Salinas was born in Burgos in 1513, the son of the treasurer to emperor Charles I. He was blind from the age of eleven. He studied humanities, singing and organ at the University of Salamanca. He then entered the service of a relative, archbishop Pedro Sarmiento de Salinas, and accompanied him when Sarmiento followed emperor Charles to Rome in 1538. Sarmiento was elevated to the cardinalate that year, and Salinas took the holy orders and was granted an annual pension by Pope Paul III. Salinas lived in Rome for the next 23 years. In 1553, he became the organist at the court of Naples, where he was under the patronage of the then Viceroy of Naples, the Duke of Alba. While in Naples, he befriended Diego Ortiz, who served there as Kapellmeister; he also became acquainted with Orlando di Lasso and Tomás Luis de Victoria.

In 1559, he returned to Spain and took up a position as organist at the Cathedral of Sigüenza, where he worked until moving to a similar position at the Cathedral of León in 1561. In 1567 he took up the professorship of music at the University of Salamanca, where he met the celebrated poet Fray Luis de León, also a professor at the university. In 1571, alongside Fray Luis de León and Diego de Castilla (then the rector of the University of Salamanca), he formed part of the jury for the literary prize that had been organised to celebrate the Spanish victory at the Battle of Lepanto and the birth of prince Ferdinand. Fray Luis de Leon admired Salinas greatly, and in 1577 wrote a famous ode, the Oda a Francisco Salinas, in homage to the musician.

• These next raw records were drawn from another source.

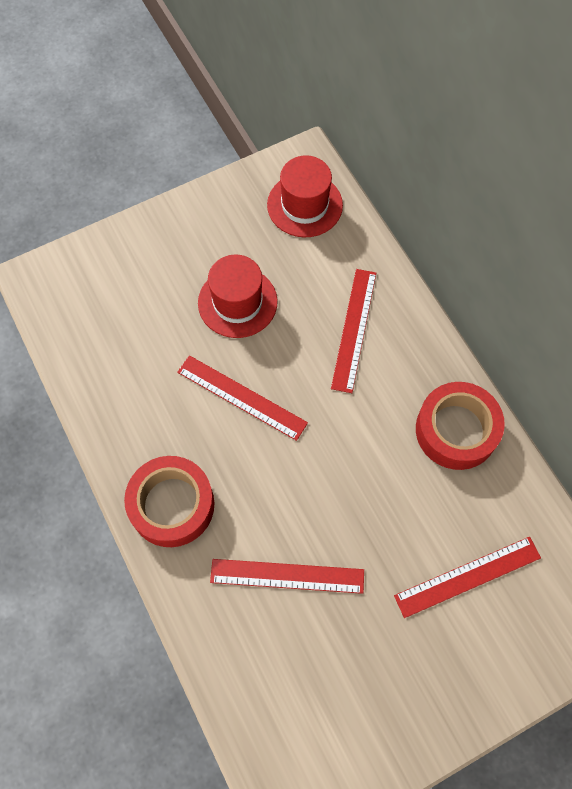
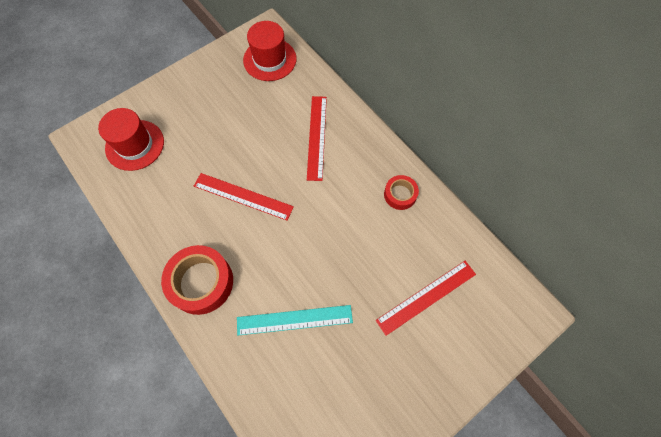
camera: 10 degrees left, 0 degrees up
(237, 302) = (231, 131): red hat -> red hat (135, 145)
(287, 576) = (294, 320): red ruler -> turquoise ruler
(456, 430) = (400, 195): red tape -> red tape, size x0.55

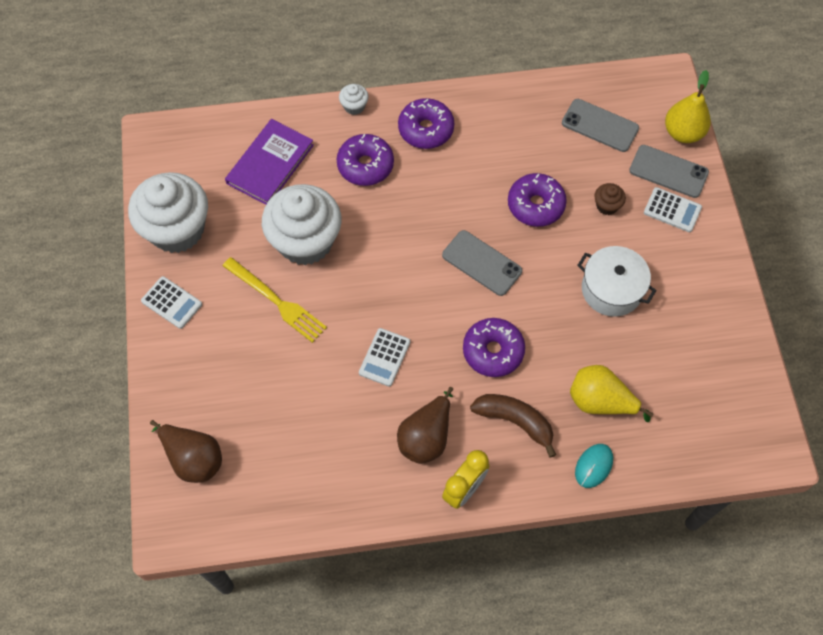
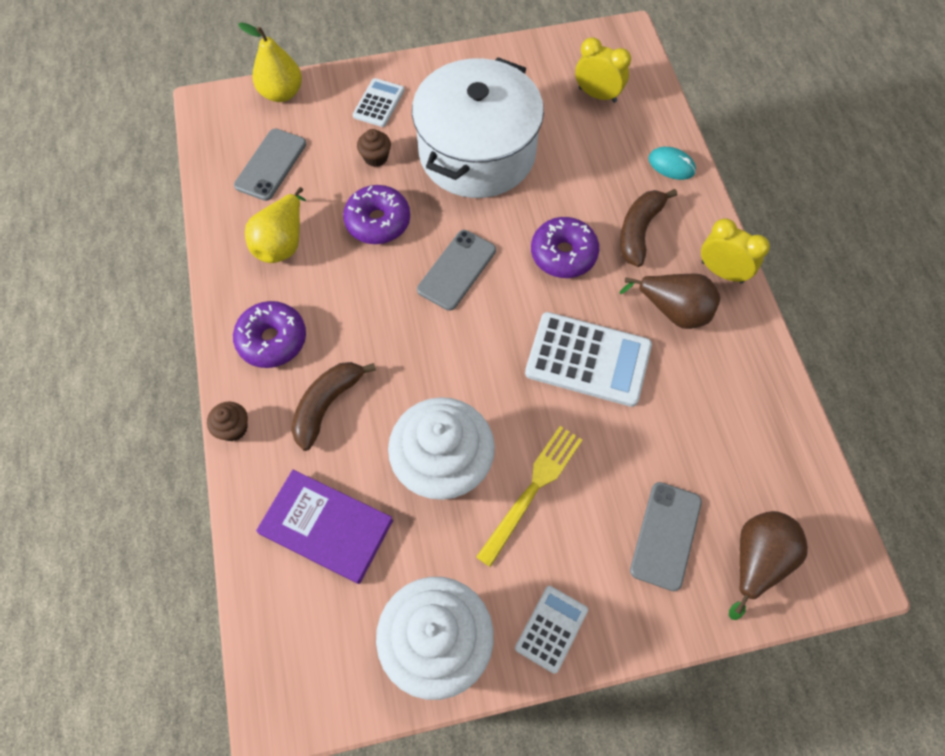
camera: 95 degrees left, 0 degrees up
(354, 106) = (233, 428): white cupcake -> brown cupcake
(365, 165) = (327, 405): purple donut -> brown banana
(384, 357) = (588, 359): white calculator -> white calculator, size x1.82
(600, 401) = (603, 161): yellow pear -> yellow pear (282, 242)
(611, 289) = (477, 153): white pot -> white pot, size x1.82
(668, 171) = (331, 106): grey phone -> grey phone (666, 535)
(687, 408) = (597, 95): none -> yellow clock

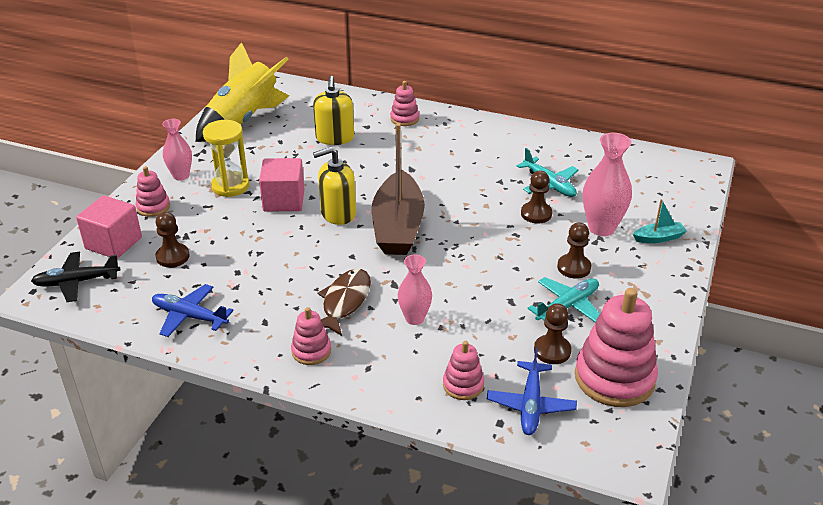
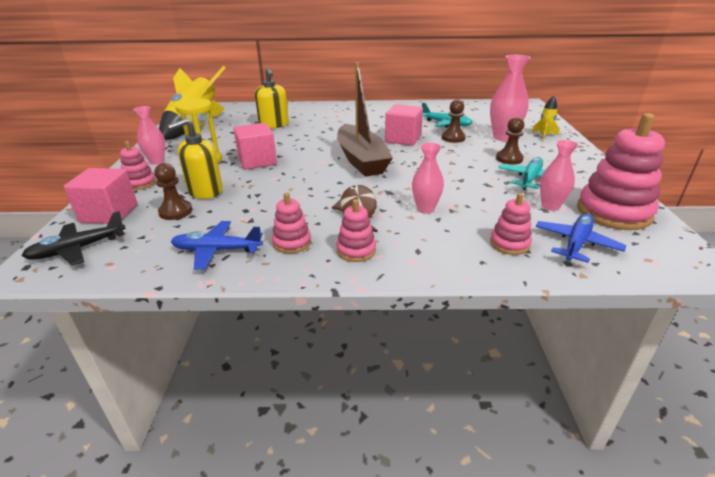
camera: 20 degrees left, 5 degrees down
(338, 213) = (308, 161): yellow soap dispenser -> yellow soap dispenser (205, 191)
(404, 119) = (318, 110): pink stacking toy -> pink stacking toy (292, 242)
(472, 201) = (403, 139): none -> pink cube
(530, 404) = (576, 244): blue plane -> blue plane turned 135 degrees counterclockwise
(552, 351) = (550, 206): brown pawn -> pink vase
(658, 238) = (544, 136): turquoise boat -> yellow rocket

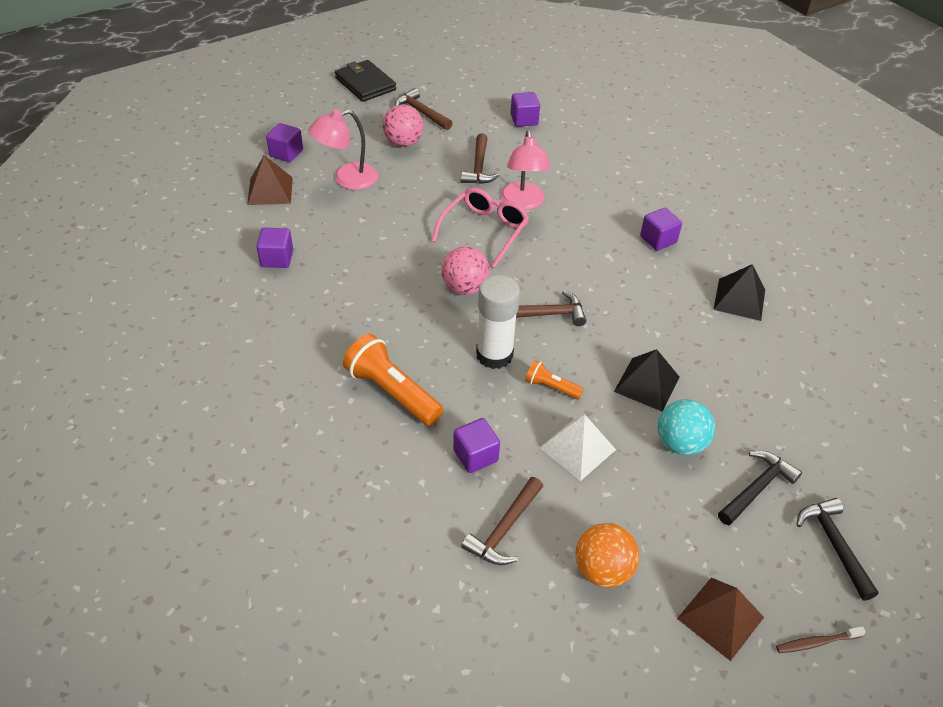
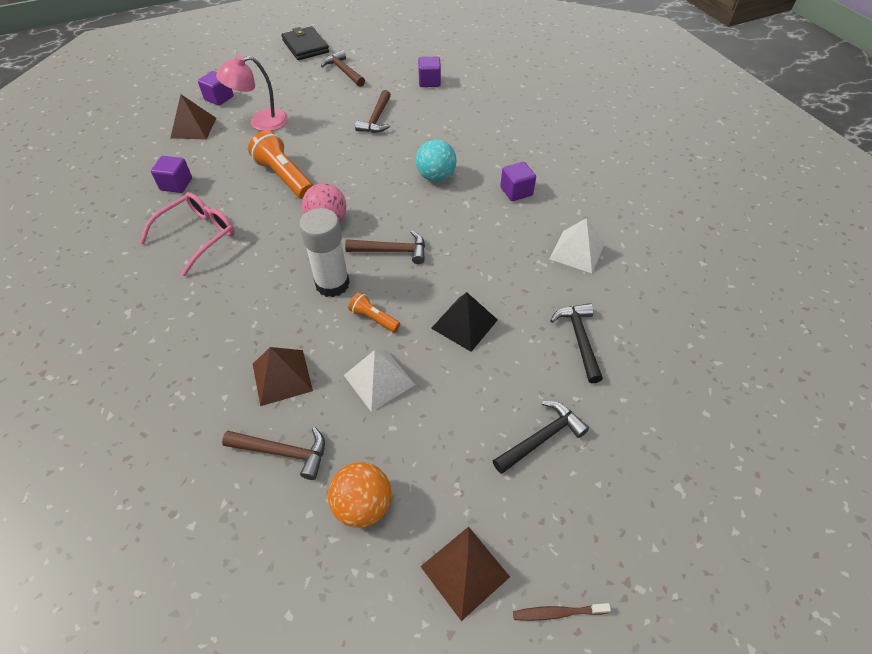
camera: 10 degrees right, 5 degrees up
(392, 392) = (229, 310): orange flashlight -> orange flashlight (285, 177)
(403, 143) = (319, 95): pink ball -> none
(475, 455) = (282, 377): purple cube -> brown pyramid
(484, 231) = (362, 173): pink glasses -> pink glasses (198, 236)
(504, 529) = (283, 452): brown hammer -> brown hammer turned 120 degrees counterclockwise
(523, 203) = (404, 151): pink lamp -> none
(680, 443) = (479, 385): turquoise ball -> turquoise ball (436, 177)
(739, 299) = (577, 251): black pyramid -> white pyramid
(834, 544) = (604, 507): black hammer -> black hammer (579, 339)

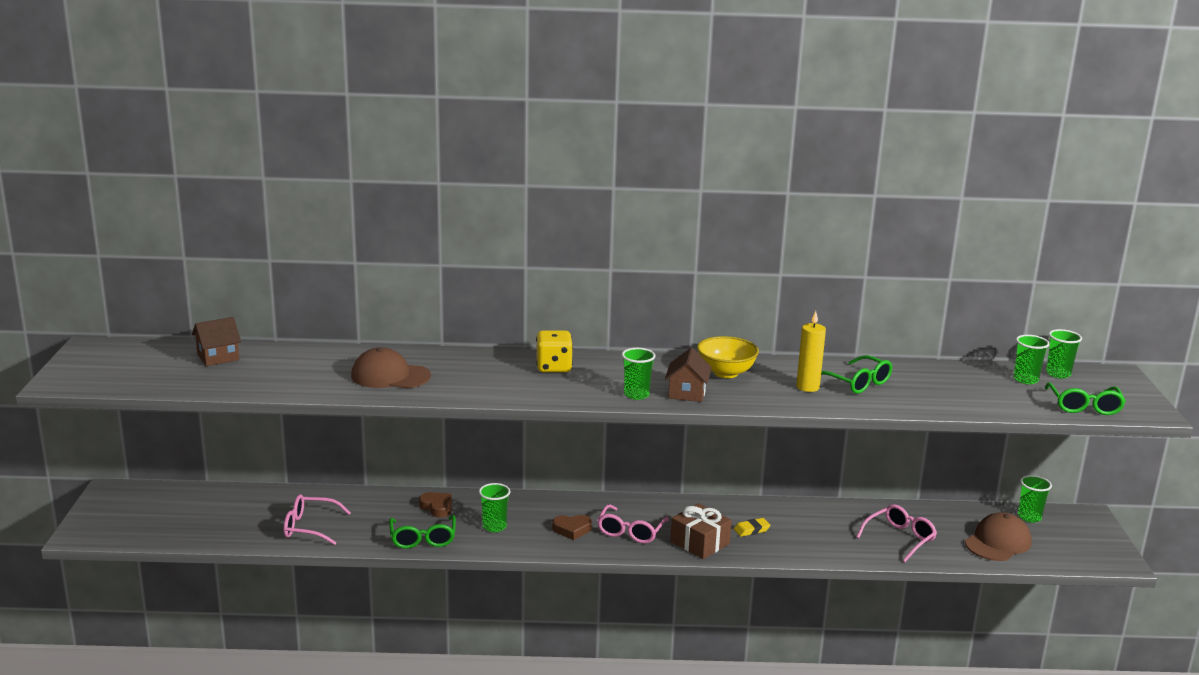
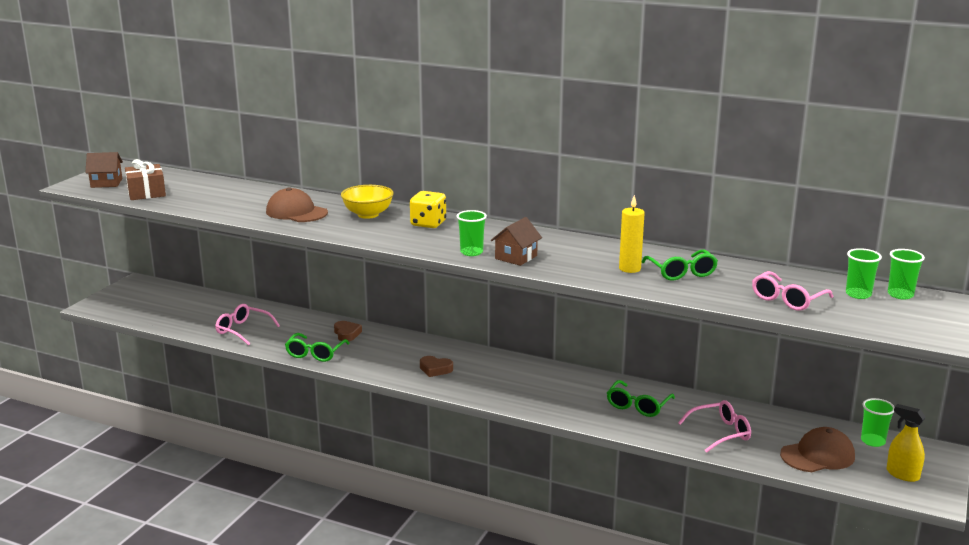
camera: 25 degrees right, 0 degrees up
(218, 357) = (193, 184): brown house -> brown house (106, 183)
(494, 526) = (377, 355): green cup -> none
(631, 531) = (482, 380): pink glasses -> pink glasses (787, 299)
(700, 543) = (532, 399): brown gift -> brown gift (146, 192)
(726, 373) = (568, 248): yellow bowl -> yellow bowl (368, 214)
(751, 530) = (587, 399): yellow eraser -> none
(1077, 544) = (902, 474): none -> yellow spray bottle
(1084, 406) = (894, 325): green glasses -> green glasses (638, 405)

Most of Salinas' work was published while he worked at Salamanca. In 1577 he authored his treatise De Musica libri septem, where he described meantone temperament for the first time. He taught Vicente Espinel, who later said of Salinas that he was "the most learned man in speculative music that the world has known since antiquity." Although by all accounts a highly reputed organist, all of his own compositions have been lost. He died at Salamanca in 1590.